*Brief*. Reproduce the whole listing exactly and let no picture into the copy.

*Data excerpt*.
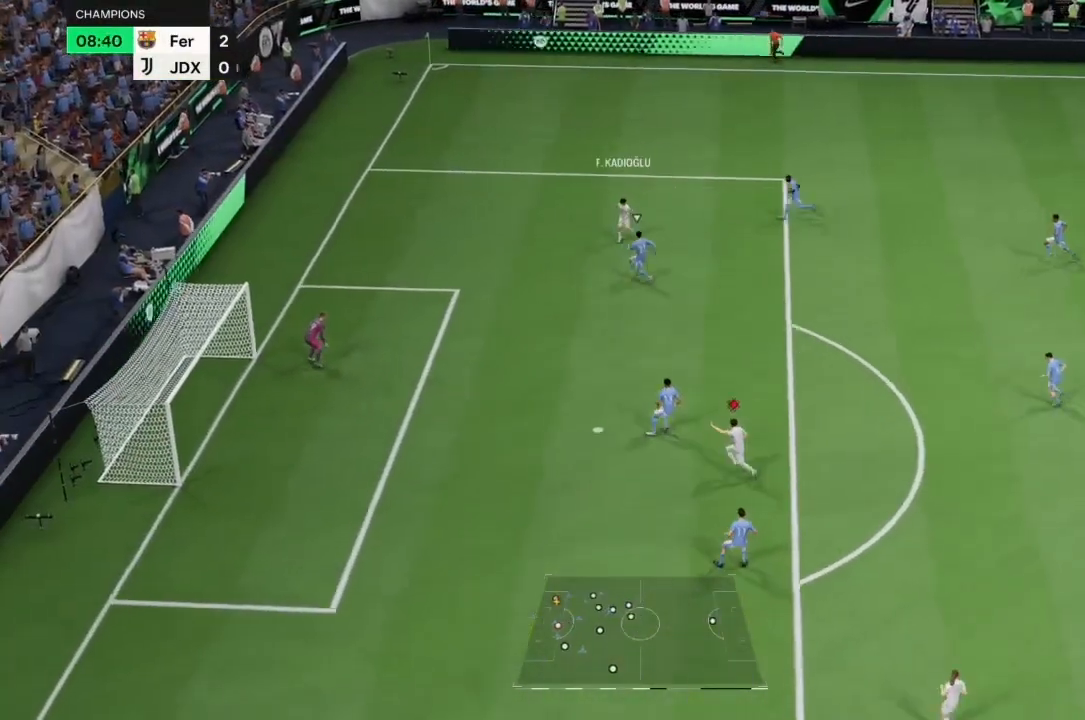
{"dt_ms": 500, "buttons": [], "left_stick": "down", "right_stick": "center", "events": [[233, "R2", "up"], [233, "left_stick", "center"], [300, "left_stick", "down"]]}
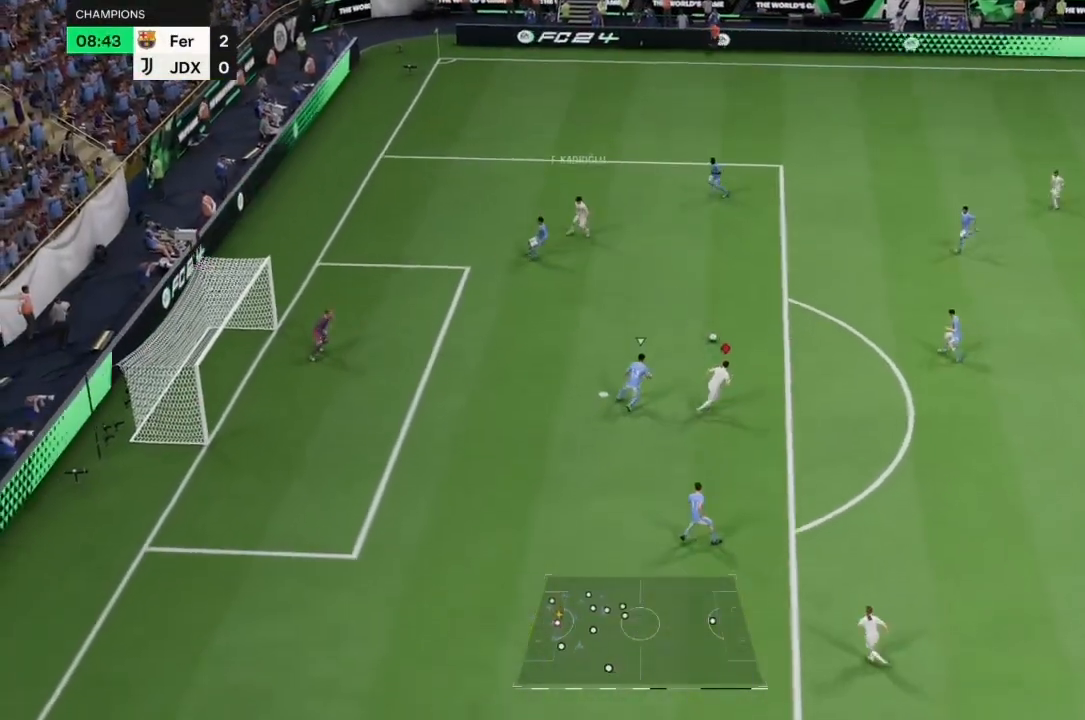
{"dt_ms": 500, "buttons": [], "left_stick": "down-left", "right_stick": "center", "events": [[367, "left_stick", "down-left"]]}
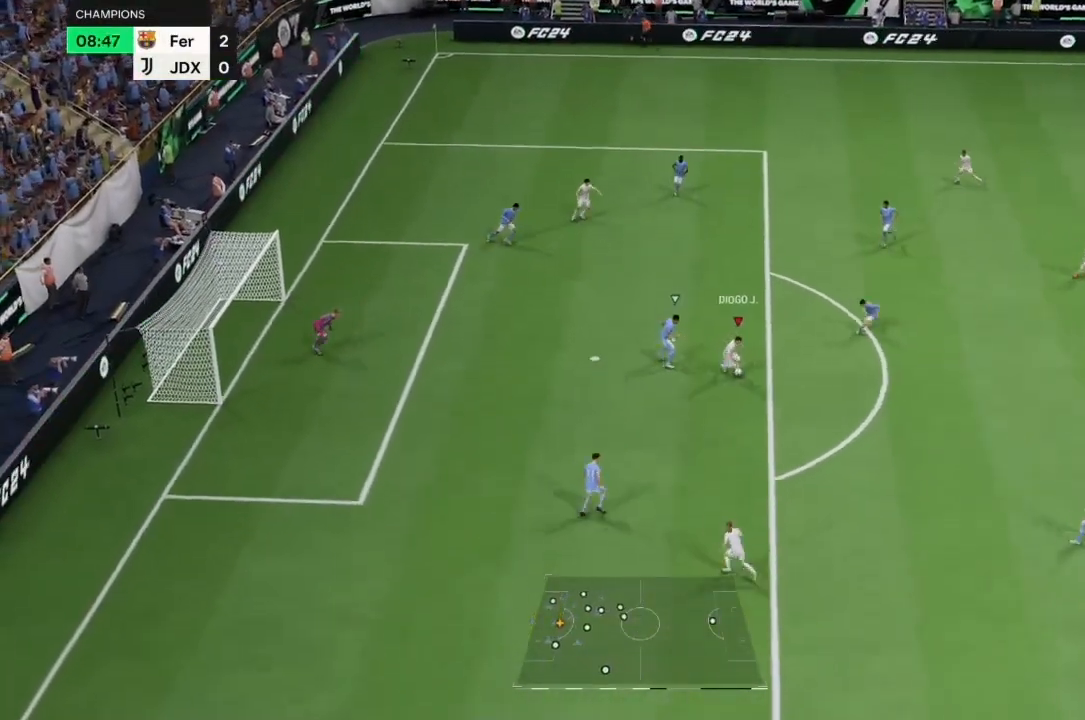
{"dt_ms": 500, "buttons": ["CIRCLE"], "left_stick": "left", "right_stick": "center", "events": [[100, "left_stick", "left"], [367, "CIRCLE", "down"]]}
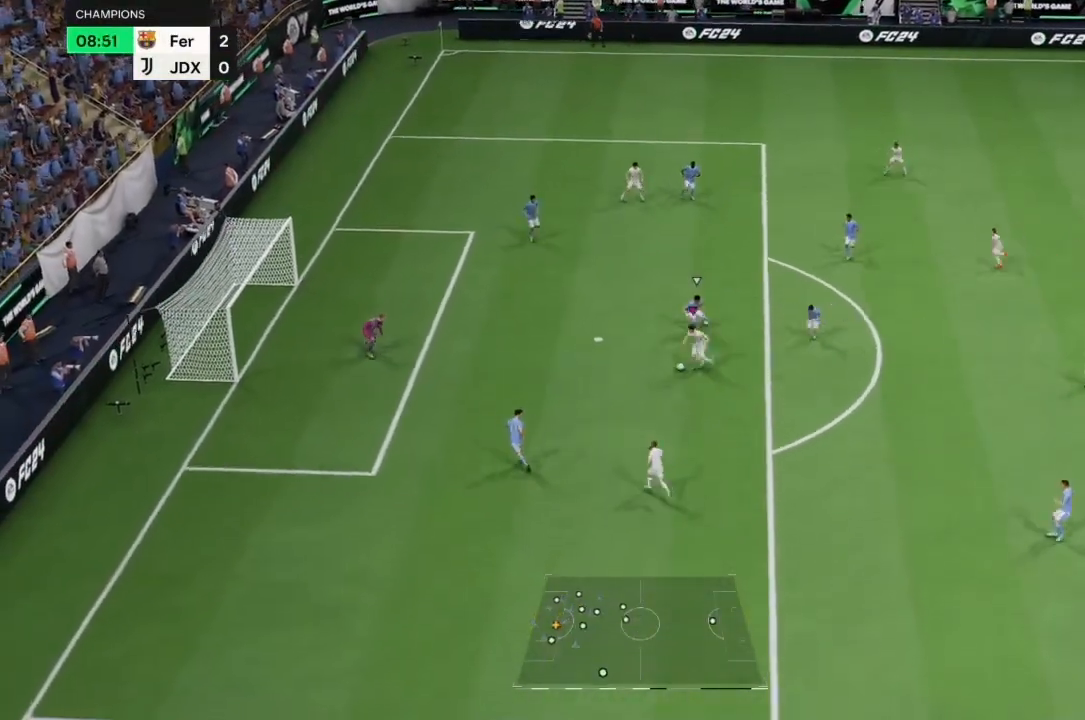
{"dt_ms": 500, "buttons": [], "left_stick": "center", "right_stick": "center", "events": [[33, "CIRCLE", "up"], [33, "left_stick", "up-left"], [233, "left_stick", "center"]]}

*Expected answer*.
{"dt_ms": 500, "buttons": [], "left_stick": "down", "right_stick": "center", "events": [[233, "R2", "up"], [233, "left_stick", "center"], [300, "left_stick", "down"]]}
{"dt_ms": 500, "buttons": [], "left_stick": "down-left", "right_stick": "center", "events": [[367, "left_stick", "down-left"]]}
{"dt_ms": 500, "buttons": ["CIRCLE"], "left_stick": "left", "right_stick": "center", "events": [[100, "left_stick", "left"], [367, "CIRCLE", "down"]]}
{"dt_ms": 500, "buttons": [], "left_stick": "center", "right_stick": "center", "events": [[33, "CIRCLE", "up"], [33, "left_stick", "up-left"], [233, "left_stick", "center"]]}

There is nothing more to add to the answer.